For the past ten years, there has been a strong push in cultivating and improving the organizational culture of a business. When we define company culture, we are talking about the values and behaviors that contribute to the unique social and psychological environment that personifies the identity of an organization. This includes the organization’s expectations, experience, philosophy, and overall values. Still, as business leaders, we need to understand the myriad of factors that goes into establishing a strong and successful company. It is not something that can be accomplished overnight. Instead, we need to truly understand the ins-and-outs of our business. By internalizing these concepts, we as business leaders will be able to drive our company in the most efficient, effective, and consistent way.
Below, I have provided five influential factors (or questions) that have shaped and molded the identity, brand, and actions of a strong corporate culture. This is something that I have established in my own personal projects and ventures. At the end of the day, we need to think of company culture as the end-all-be-all factor for success. The reason why is that a company’s greatest strength is their weakest link.
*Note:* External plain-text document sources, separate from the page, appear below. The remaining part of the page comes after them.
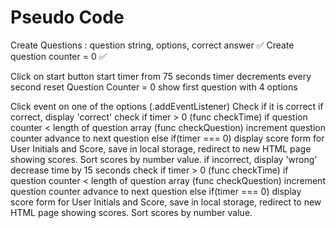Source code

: # Pseudo Code

Create Questions : question string, options, correct answer ✅
Create question counter = 0 ✅

Click on start button 
    start timer from 75 seconds
        timer decrements every second
    reset Question Counter = 0
    show first question with 4 options

Click event on one of the options (.addEventListener)
    Check if it is correct
        if correct, 
            display 'correct'
            check if timer > 0 (func checkTime)
            if question counter < length of question array (func checkQuestion)
                increment question counter
                advance to next question
            else if(timer === 0)
                display score
                form for User Initials and Score, save in local storage, redirect to new HTML page showing scores. Sort scores by number value.
        if incorrect, 
            display 'wrong' 
            decrease time by 15 seconds
            check if timer > 0 (func checkTime)
            if question counter < length of question array (func checkQuestion)
                increment question counter
                advance to next question
            else if(timer === 0)
                display score
                form for User Initials and Score, save in local storage, redirect to new HTML page showing scores. Sort scores by number value.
If we are able to establish that culture, we will be able to leverage any weak links in the best and most optimal way.
1. What is the company’s vision?
Great company culture does not happen automatically. Even with great people, the candle itself cannot be lit without the true spark of life. For every company and organization, a business needs to start with a vision or mission statement. These simple turns of phrases become the overall guide and value of why your employees should come into work each and every day. It provides them, as well as yourself, with the necessary purpose to orient your decisions in the best possible way. When coming up with a vision, be purposeful. Understand what you and your company (or product) are looking to accomplish and what it can do for the public. In addition, make sure the mission statement is compelling and attractive for your employees and customers to relate to. The best way to do this is to think simple. You will find out how simplicity can be your biggest win when establishing your vision.
2. What are your company values?
Company values are the core characteristics of your work culture. While the vision itself articulates the goals and purpose of your company, the company values instead offer the guidelines and procedures for the behavior and mentality needed to achieve those goals. These can be something that revolves around employee professionalism and mindset to overarching beliefs and mottos.
3. Who are your examples?
Since primary school, we have always been taught to follow the leader. Similar to that, company work culture must be enshrined by various individuals and business leaders in your company. The worst that can happen to your organization is creating a flat hierarchy where the vision and values lack action and investment. That type of action, or lack there of, not only hurts the future employee, but also the company culture as a whole. To prevent this, make sure you are the ideal role model for your employees. Remember, your workers cannot invest in your goal, if you yourself cannot invest in it either.
4. Who are your workers?
For a company culture to be strong, consistent, and helpful, you need to make sure you have individuals who can both share and personality your core values and goals. This willingness and ability to embrace your company’s beliefs will be a huge game changer in how your employees view your company. That being said, make sure you are picky about your standards for employees. As much as we would love to have that Harvard MBA JD candidate, you also want to make sure that they will be a team player and game changer for your business. At times, the resume isn’t everything. Make sure you hunt for those applicants that can fit the growth of your culture. This extra attention will solidify the people your company needs in order for it to grow in the future.
5. What does your setting look like?
We have heard all of the stories of Google, Facebook, and Apple having work environments with Ping-Pong tables and massages. While we may not be able to provide those daily massages for our workers each and everyday, we can however create strong work environment that alleviates the stress and pressures of work. Much of company culture can be contingent on the space and freedom of working in a comfortable area. To do this, see what you can do to improve your work setting. Even if it is something minor, test it out and see how it bolds with your workers.